◆ Aim of the exercise ◆
Reproduce the material below line by line, beginning with its first line and ending with the line that contains "The number of"; leave out pictures.

....

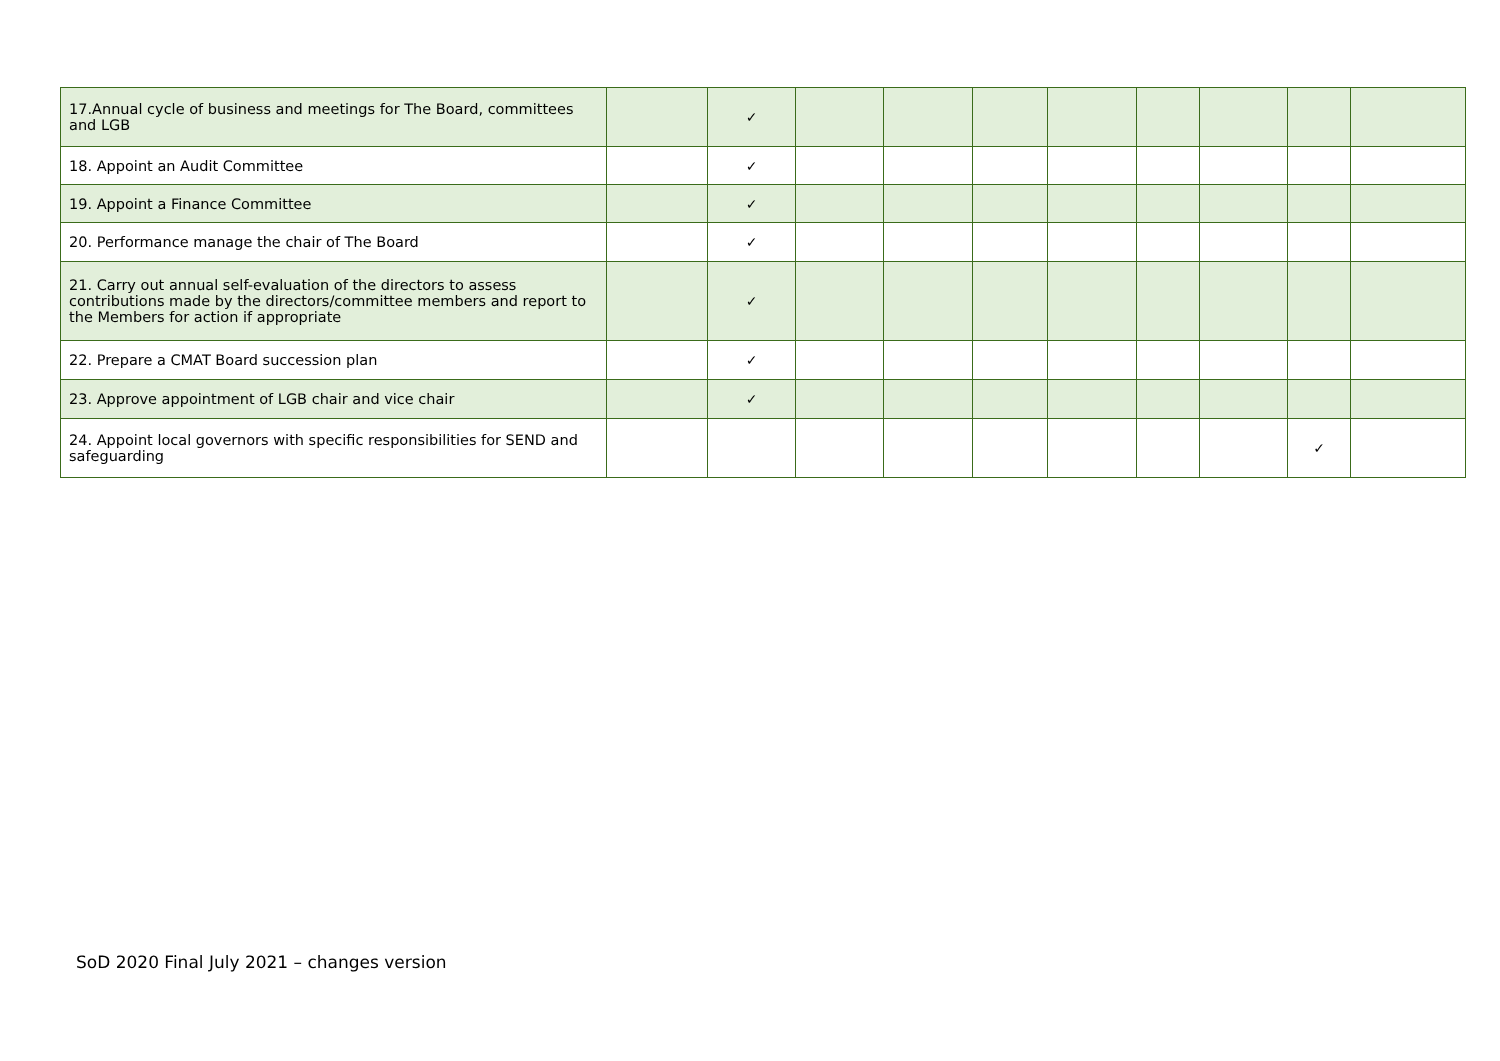| 17.Annual cycle of business and meetings for The Board, committees and LGB | | ✓ | | | | | | | | |
| 18. Appoint an Audit Committee | | ✓ | | | | | | | | |
| 19. Appoint a Finance Committee | | ✓ | | | | | | | | |
| 20. Performance manage the chair of The Board | | ✓ | | | | | | | | |
| 21. Carry out annual self-evaluation of the directors to assess contributions made by the directors/committee members and report to the Members for action if appropriate | | ✓ | | | | | | | | |
| 22. Prepare a CMAT Board succession plan | | ✓ | | | | | | | | |
| 23. Approve appointment of LGB chair and vice chair | | ✓ | | | | | | | | |
| 24. Appoint local governors with specific responsibilities for SEND and safeguarding | | | | | | | | | ✓ | |
SoD 2020 Final July 2021 – changes version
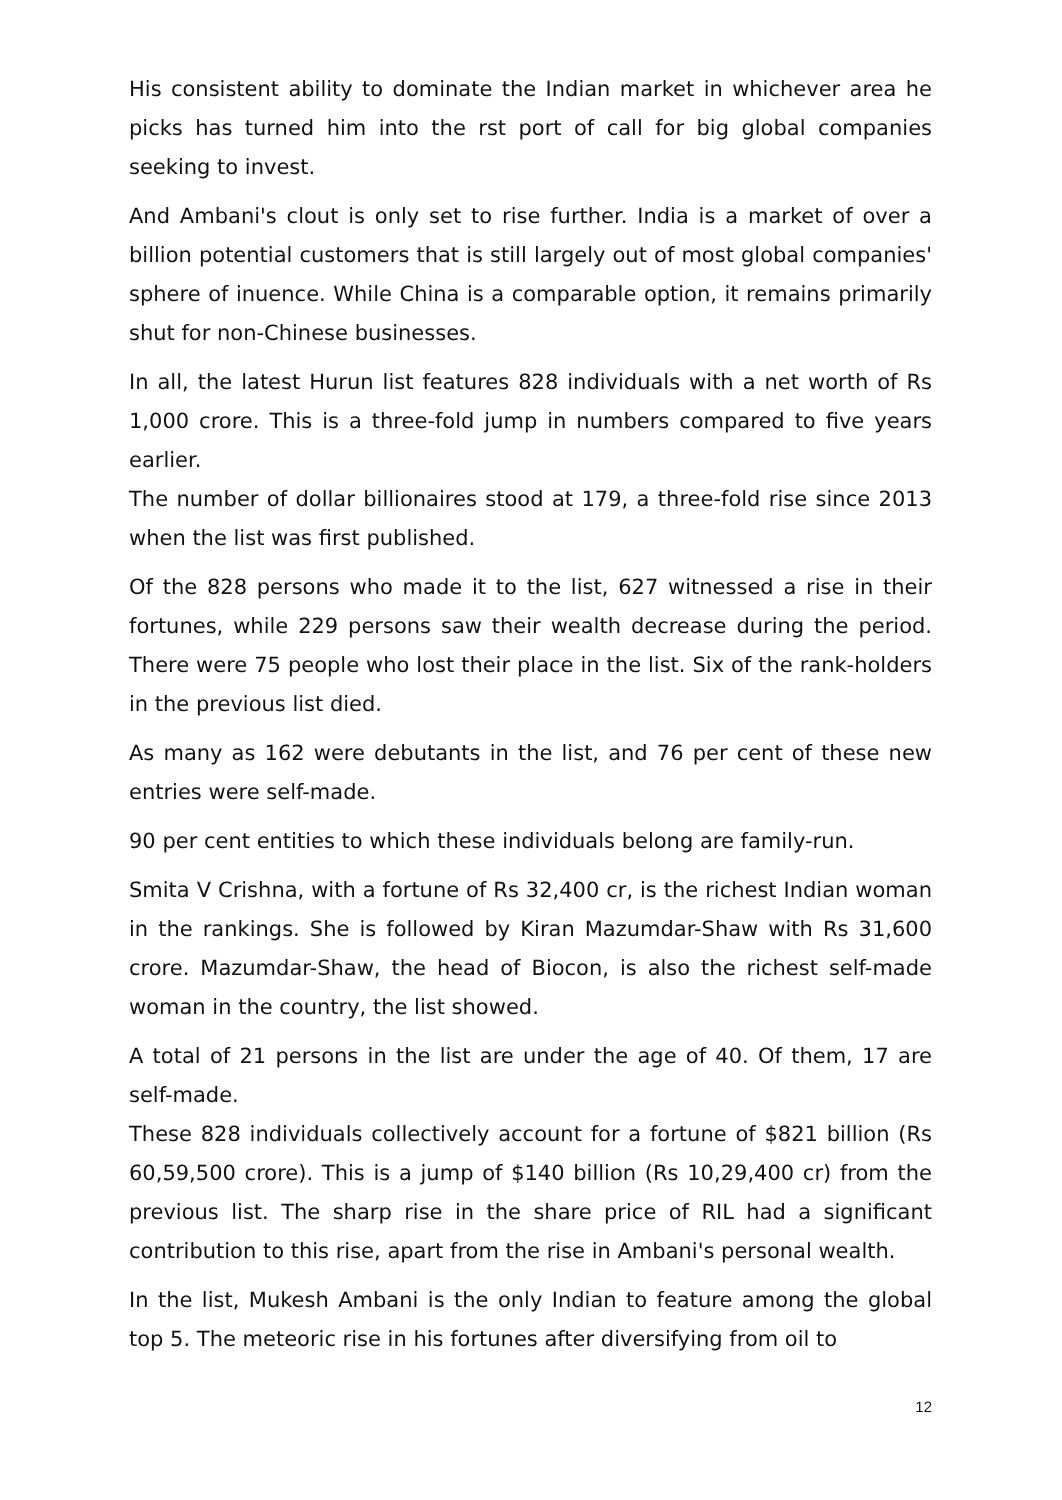His consistent ability to dominate the Indian market in whichever area he picks has turned him into the rst port of call for big global companies seeking to invest.
And Ambani's clout is only set to rise further. India is a market of over a billion potential customers that is still largely out of most global companies' sphere of inuence. While China is a comparable option, it remains primarily shut for non-Chinese businesses.
In all, the latest Hurun list features 828 individuals with a net worth of Rs 1,000 crore. This is a three-fold jump in numbers compared to five years earlier.
The number of dollar billionaires stood at 179, a three-fold rise since 2013 when the list was first published.
Of the 828 persons who made it to the list, 627 witnessed a rise in their fortunes, while 229 persons saw their wealth decrease during the period. There were 75 people who lost their place in the list. Six of the rank-holders in the previous list died.
As many as 162 were debutants in the list, and 76 per cent of these new entries were self-made.
90 per cent entities to which these individuals belong are family-run.
Smita V Crishna, with a fortune of Rs 32,400 cr, is the richest Indian woman in the rankings. She is followed by Kiran Mazumdar-Shaw with Rs 31,600 crore. Mazumdar-Shaw, the head of Biocon, is also the richest self-made woman in the country, the list showed.
A total of 21 persons in the list are under the age of 40. Of them, 17 are self-made.
These 828 individuals collectively account for a fortune of $821 billion (Rs 60,59,500 crore). This is a jump of $140 billion (Rs 10,29,400 cr) from the previous list. The sharp rise in the share price of RIL had a significant contribution to this rise, apart from the rise in Ambani's personal wealth.
In the list, Mukesh Ambani is the only Indian to feature among the global top 5. The meteoric rise in his fortunes after diversifying from oil to
12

....

◆ Written solution ◆
| 17.Annual cycle of business and meetings for The Board, committees and LGB | | ✓ | | | | | | | | |
| 18. Appoint an Audit Committee | | ✓ | | | | | | | | |
| 19. Appoint a Finance Committee | | ✓ | | | | | | | | |
| 20. Performance manage the chair of The Board | | ✓ | | | | | | | | |
| 21. Carry out annual self-evaluation of the directors to assess contributions made by the directors/committee members and report to the Members for action if appropriate | | ✓ | | | | | | | | |
| 22. Prepare a CMAT Board succession plan | | ✓ | | | | | | | | |
| 23. Approve appointment of LGB chair and vice chair | | ✓ | | | | | | | | |
| 24. Appoint local governors with specific responsibilities for SEND and safeguarding | | | | | | | | | ✓ | |
SoD 2020 Final July 2021 – changes version
His consistent ability to dominate the Indian market in whichever area he picks has turned him into the rst port of call for big global companies seeking to invest.
And Ambani's clout is only set to rise further. India is a market of over a billion potential customers that is still largely out of most global companies' sphere of inuence. While China is a comparable option, it remains primarily shut for non-Chinese businesses.
In all, the latest Hurun list features 828 individuals with a net worth of Rs 1,000 crore. This is a three-fold jump in numbers compared to five years earlier.
The number of dollar billionaires stood at 179, a three-fold rise since 2013 when the list was first published.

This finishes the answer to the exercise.